In the same format as before you will see the metadata pertinent to this dataset. There is only one data variable, the horizontal resolution is a bit lower (the spatial dimensions of the arrays are smaller) but the time dimension is much larger.

Screendump of view of metadata from PDSI dataset

The dimensions of this data are again in the order: [time, lat, lon] (always check before you move forward!), so we may make a quick plot of this data. This time, let’s plot the last time step:

plt.contourf(dd["pdsi"][-1,:,:]) ; plt.colorbar()

Things to note:

  1. There was more hesitation - although the spatial grid is smaller than the SST data we downloaded to disk, we had to retrieve the data over the Internet. If we were only interested in the last month, or last year, of this 164-year dataset, this would be more efficient than downloading the whole file first. However, if we wanted to do a number of different calculations using the whole time series, it might be better in the long run to download it.
  2. It’s not upside down! If you noticed when you queried the metadata, the latitudes start at -58.75 and count up to 76.25. So we also see it is not a full global grid, but it excludes Antarctica and areas north of the Arctic Circle.
  3. We added a colorbar using a different pyplot function.
  4. Also note that we put two separate Python commands on the same line separated by a semicolon. This is valid syntax in Python - you do not have to have one command per line.

Opening a GRIB file in xarray

GRIB format is used by operational weather forecast centers around the world for forecast model output. Let’s go back to our terminal window and copy the following file to your scratch directory:

$ cd /scratch/<your_username>
$ cp /shared/working/rean/era-interim/daily/data/2014/ei.oper.an.pl.regn128cm.2014020800 test.grb

Back in our Jupyter notebook, let’s open a new code cell and proceed to open this GRIB file containing data from the ERA-Interim reanalysis from ECMWF:

gribfile = "/scratch/<your_username>/test.grb"
dg = xr.open_dataset(gribfile,engine='cfgrib')

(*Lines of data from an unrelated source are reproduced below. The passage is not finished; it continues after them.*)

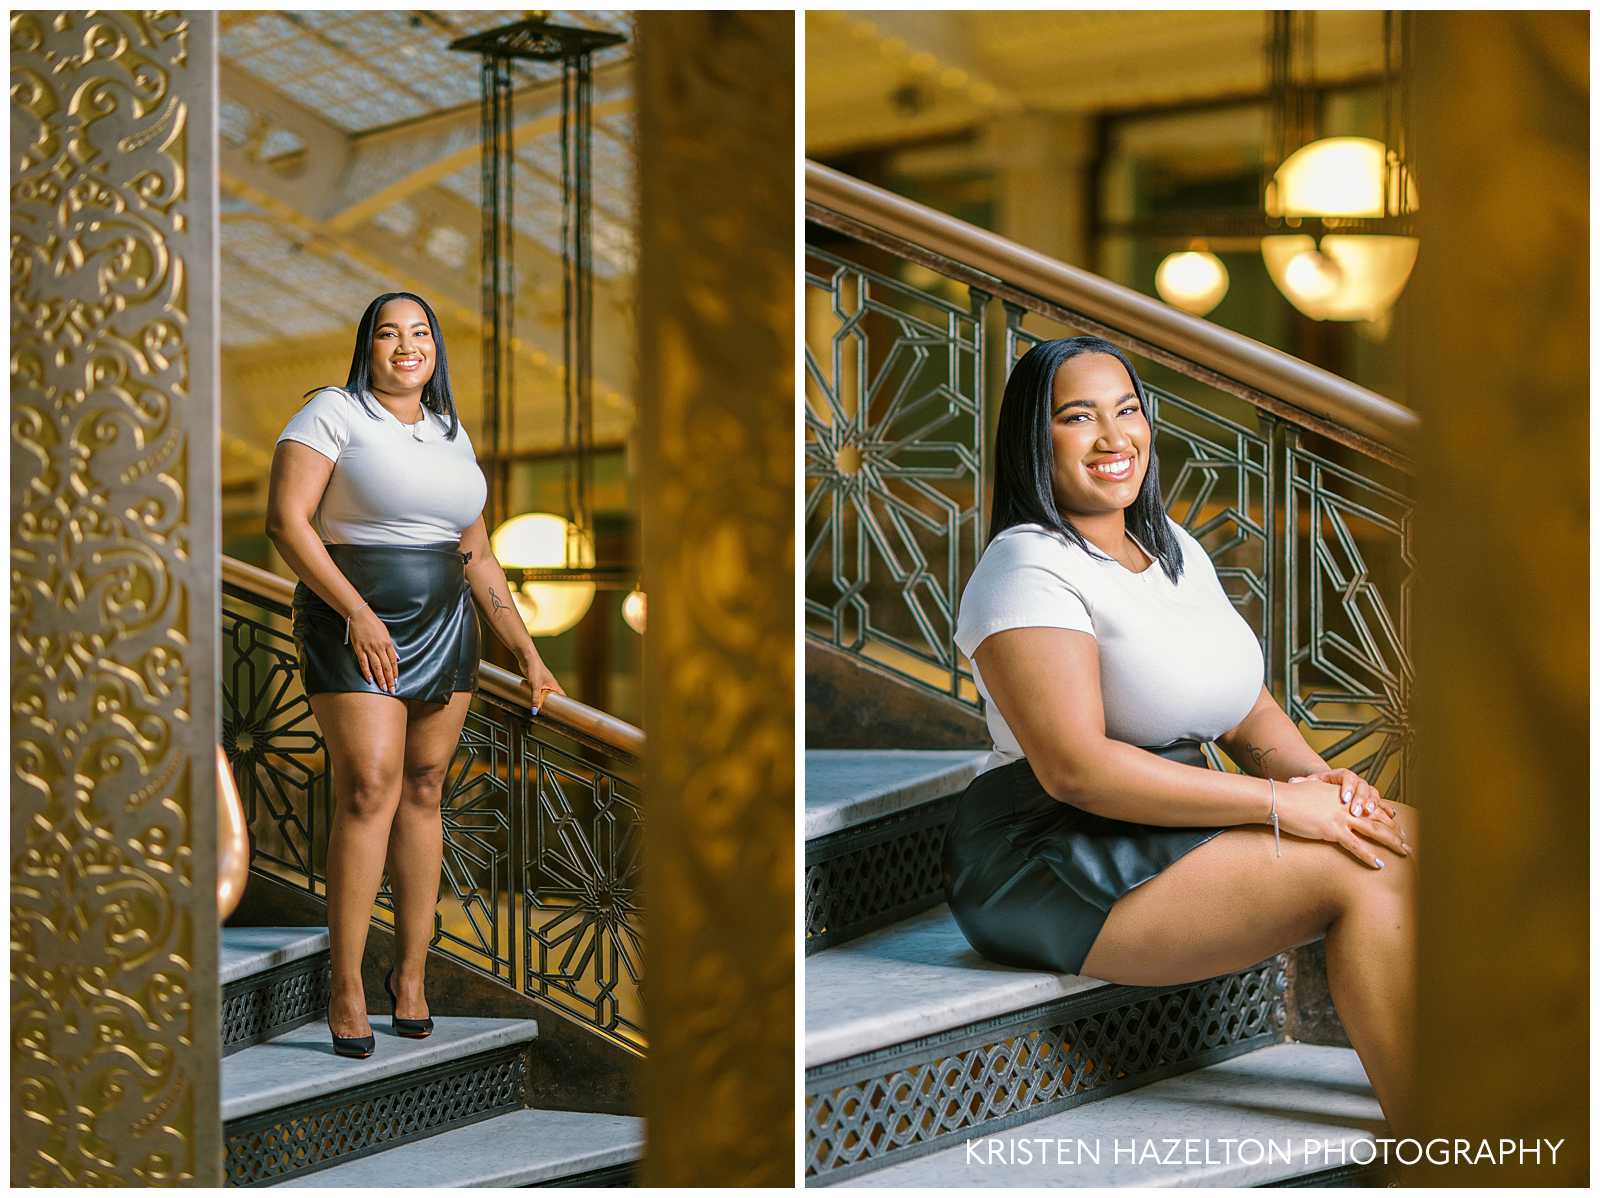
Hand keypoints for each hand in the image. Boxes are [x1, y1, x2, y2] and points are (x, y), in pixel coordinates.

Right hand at [348, 606, 398, 692]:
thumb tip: (397, 658)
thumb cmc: (373, 623)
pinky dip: (367, 672)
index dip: (395, 673)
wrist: (359, 615)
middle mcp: (379, 647)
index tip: (396, 682)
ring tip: (383, 688)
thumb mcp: (386, 633)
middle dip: (390, 679)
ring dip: (380, 678)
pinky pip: (364, 663)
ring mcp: (369, 649)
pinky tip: (369, 680)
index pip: (393, 662)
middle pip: (386, 667)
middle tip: (391, 690)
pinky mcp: (359, 649)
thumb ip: (391, 647)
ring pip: (376, 667)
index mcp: (388, 643)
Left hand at [520, 653, 565, 713]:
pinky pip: (538, 692)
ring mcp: (543, 684)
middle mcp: (550, 685)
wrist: (527, 658)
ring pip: (545, 695)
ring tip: (541, 710)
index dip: (564, 705)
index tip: (564, 713)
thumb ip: (535, 699)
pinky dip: (536, 697)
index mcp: (554, 685)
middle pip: (554, 697)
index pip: (562, 697)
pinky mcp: (536, 682)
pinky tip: (532, 700)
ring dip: (543, 701)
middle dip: (553, 705)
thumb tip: (535, 711)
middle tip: (551, 715)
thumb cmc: (535, 669)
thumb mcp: (535, 686)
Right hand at [1274, 778, 1409, 869]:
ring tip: (1404, 852)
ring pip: (1373, 831)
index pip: (1370, 805)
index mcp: (1342, 795)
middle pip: (1377, 818)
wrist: (1276, 799)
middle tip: (1407, 842)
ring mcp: (1340, 818)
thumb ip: (1318, 796)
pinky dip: (1369, 855)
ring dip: (1391, 842)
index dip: (1385, 816)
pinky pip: (1356, 845)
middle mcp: (1345, 805)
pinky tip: (1379, 864)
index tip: (1396, 825)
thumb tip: (1317, 801)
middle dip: (1394, 831)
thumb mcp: (1308, 792)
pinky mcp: (1331, 830)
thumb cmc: (1288, 796)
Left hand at [1288, 767, 1393, 820]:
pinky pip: (1382, 804)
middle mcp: (1356, 782)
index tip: (1343, 798)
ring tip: (1370, 814)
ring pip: (1374, 795)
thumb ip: (1304, 782)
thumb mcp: (1311, 783)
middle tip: (1357, 811)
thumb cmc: (1318, 788)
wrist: (1327, 787)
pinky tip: (1392, 816)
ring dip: (1374, 804)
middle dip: (1361, 799)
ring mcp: (1365, 791)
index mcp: (1341, 775)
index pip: (1348, 777)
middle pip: (1363, 787)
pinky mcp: (1371, 801)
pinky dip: (1387, 810)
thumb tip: (1292, 781)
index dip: (1348, 787)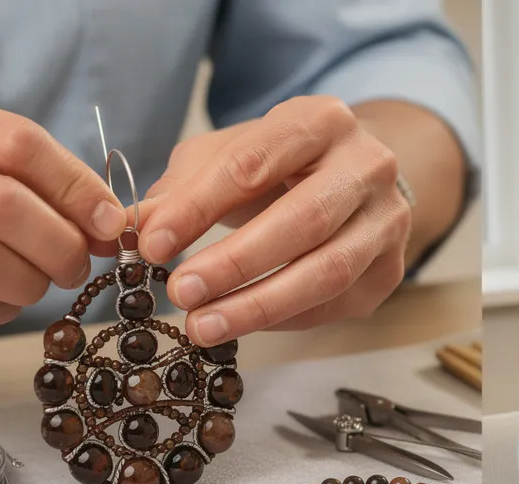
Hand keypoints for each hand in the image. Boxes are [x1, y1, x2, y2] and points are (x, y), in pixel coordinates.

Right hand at [0, 94, 125, 334]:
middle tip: (77, 262)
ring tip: (40, 281)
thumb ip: (38, 179)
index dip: (77, 187)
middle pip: (3, 206)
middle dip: (61, 243)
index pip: (18, 143)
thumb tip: (110, 223)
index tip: (109, 221)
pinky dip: (1, 308)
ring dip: (33, 281)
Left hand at [138, 95, 411, 344]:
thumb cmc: (277, 166)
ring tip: (203, 326)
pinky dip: (283, 319)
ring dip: (259, 304)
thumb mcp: (223, 158)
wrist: (350, 181)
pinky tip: (241, 324)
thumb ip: (179, 191)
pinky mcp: (390, 270)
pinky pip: (335, 303)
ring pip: (328, 271)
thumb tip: (128, 230)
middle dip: (235, 262)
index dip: (198, 207)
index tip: (151, 244)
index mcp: (322, 121)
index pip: (254, 164)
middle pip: (304, 220)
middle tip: (180, 292)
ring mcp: (388, 221)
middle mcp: (368, 166)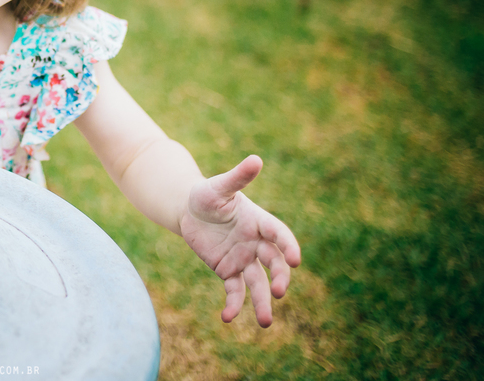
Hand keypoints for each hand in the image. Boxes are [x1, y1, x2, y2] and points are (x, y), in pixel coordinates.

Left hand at [180, 155, 301, 326]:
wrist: (188, 210)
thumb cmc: (206, 194)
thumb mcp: (218, 186)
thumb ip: (237, 177)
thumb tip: (256, 159)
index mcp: (259, 221)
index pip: (279, 234)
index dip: (289, 246)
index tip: (295, 260)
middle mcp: (256, 242)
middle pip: (274, 262)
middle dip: (280, 277)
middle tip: (279, 292)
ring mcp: (244, 258)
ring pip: (258, 283)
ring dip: (263, 302)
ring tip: (265, 322)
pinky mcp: (228, 271)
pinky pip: (235, 290)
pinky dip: (234, 305)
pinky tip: (228, 317)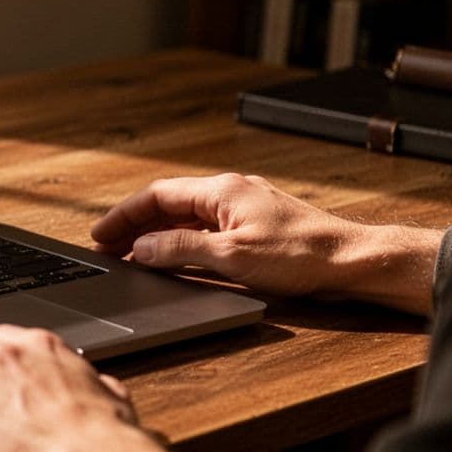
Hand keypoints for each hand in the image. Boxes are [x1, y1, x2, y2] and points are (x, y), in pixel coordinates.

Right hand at [90, 173, 442, 315]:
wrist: (351, 262)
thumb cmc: (300, 254)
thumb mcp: (230, 256)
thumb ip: (179, 248)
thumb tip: (141, 247)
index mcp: (220, 190)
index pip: (156, 196)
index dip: (123, 216)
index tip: (100, 235)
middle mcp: (229, 192)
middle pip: (168, 205)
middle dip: (134, 226)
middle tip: (106, 248)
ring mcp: (243, 208)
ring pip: (186, 218)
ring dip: (155, 235)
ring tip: (131, 256)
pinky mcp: (255, 226)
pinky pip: (204, 228)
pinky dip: (180, 241)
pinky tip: (173, 258)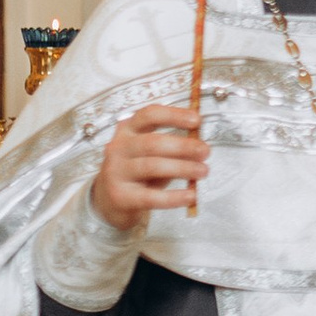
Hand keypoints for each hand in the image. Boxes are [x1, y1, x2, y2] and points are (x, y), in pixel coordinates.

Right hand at [92, 106, 209, 223]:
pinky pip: (150, 196)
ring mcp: (116, 172)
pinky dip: (173, 197)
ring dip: (182, 168)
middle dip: (183, 146)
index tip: (197, 120)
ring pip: (152, 166)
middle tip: (205, 151)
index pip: (149, 115)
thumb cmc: (137, 171)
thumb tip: (200, 145)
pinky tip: (190, 195)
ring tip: (203, 171)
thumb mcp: (150, 153)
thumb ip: (171, 147)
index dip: (174, 115)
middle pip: (152, 142)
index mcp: (128, 130)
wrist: (110, 200)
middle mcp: (119, 148)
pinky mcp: (120, 196)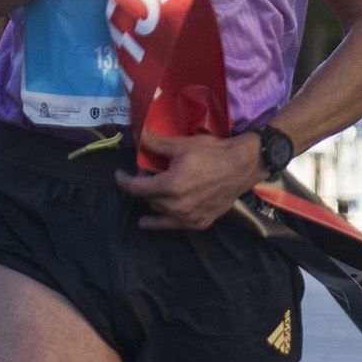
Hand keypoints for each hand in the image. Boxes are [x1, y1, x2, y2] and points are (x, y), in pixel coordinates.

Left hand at [114, 129, 264, 230]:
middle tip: (146, 173)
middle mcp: (178, 206)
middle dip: (142, 186)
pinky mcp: (200, 223)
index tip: (119, 174)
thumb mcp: (182, 144)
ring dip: (151, 202)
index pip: (137, 188)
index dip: (124, 181)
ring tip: (149, 193)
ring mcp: (189, 217)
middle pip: (148, 199)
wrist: (243, 166)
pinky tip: (149, 222)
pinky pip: (173, 226)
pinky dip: (160, 222)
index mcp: (171, 186)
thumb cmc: (213, 152)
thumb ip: (156, 144)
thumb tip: (137, 136)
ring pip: (159, 212)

We had to specify an “engine” that knows how to read a GRIB file. If you look in your scratch directory, you will find a new file has been created. Because GRIB files are extremely compressed, down to the bit level, an index file (ending in .idx) is generated from the metadata that holds a mapping of the exact places on disk where each grid starts, and specific information on how to uncompress each grid. This speeds up the navigation and processing of the dataset.

Examine the file’s metadata:

dg

Screendump of view of metadata from Era-Interim dataset

Note that here we again have 3 dimensions, but time is not one of them. These are global grids at a single date/time, but across 37 pressure levels (the coordinate isobaricInhPa)

Expand the attributes of any data variable and have a look.

Finally, make a plot of one of the variables at a particlar pressure level (something you might be familiar with like t temperature or u zonal wind). Do you remember the syntax? Can you add a colorbar?

Key Points

  • OPeNDAP allows remote access to datasets across the Internet without downloading files.

  • xarray renders differences between local and remote data, and between different data file formats nearly imperceptable.